Exploratory data analysis
Baselines
Data splitting: train, test, validation sets
Cross validation
Underfitting, overfitting, the fundamental tradeoff
The golden rule of supervised ML

Typical steps to build a supervised machine learning model#

Ensure the data is appropriate for your task (e.g., labeled data, suitable features).
Split the data into training and testing sets.
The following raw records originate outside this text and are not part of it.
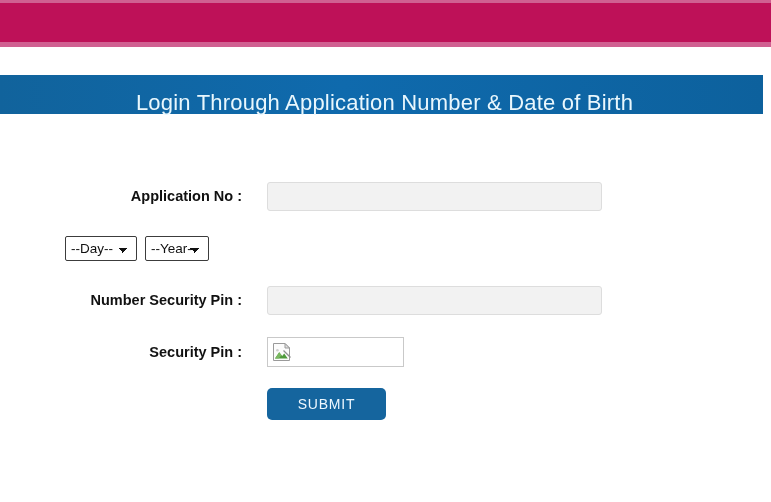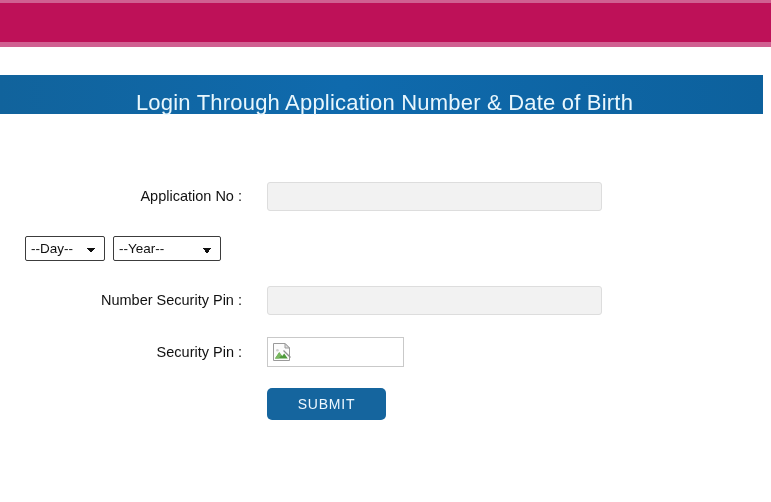--- a/index.html
+++ b/index.html
@@ -65,21 +65,21 @@
   }
   .form-row {
     display: flex;
     align-items: center;
     height: 52px;
   }
   .form-label {
     width: 242px;
     text-align: right;
     font-size: 14.5px;
-    font-weight: normal;
+    font-weight: bold;
     color: #111111;
     padding-right: 0;
     box-sizing: border-box;
     white-space: nowrap;
     padding-left: 23px;
   }
   .form-control {
     padding-left: 25px;
     display: flex;
     align-items: center;
@@ -120,23 +120,23 @@
     background-image:
       linear-gradient(45deg, transparent 50%, #101010 50%),
       linear-gradient(135deg, #101010 50%, transparent 50%);
     background-position:
       calc(100% - 13px) 11px,
       calc(100% - 8px) 11px;
     background-size: 5px 5px, 5px 5px;
     background-repeat: no-repeat;
     outline: none;
   }
-  .sel-day  { width: 80px; }
+  .sel-day  { width: 72px; margin-left: 40px; }
   .sel-month{ width: 143px; }
-  .sel-year { width: 108px; }
+  .sel-year { width: 64px; }
 
   .pin-box {
     width: 137px;
     height: 30px;
     border: 1px solid #c9c9c9;
     background: #ffffff;
     box-sizing: border-box;
     display: flex;
     align-items: center;
     padding-left: 4px;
Perform exploratory data analysis (EDA) on the training data to understand distributions, identify patterns, and detect potential issues.
Preprocess and encode features (e.g., handle missing values, scale features, encode categorical variables)
- coming up
Build a baseline model to establish a performance benchmark.
Train multiple candidate models on the training data
- coming up
Select promising models and perform hyperparameter tuning using cross-validation.
- coming up
Evaluate the generalization performance of the best model on the test set.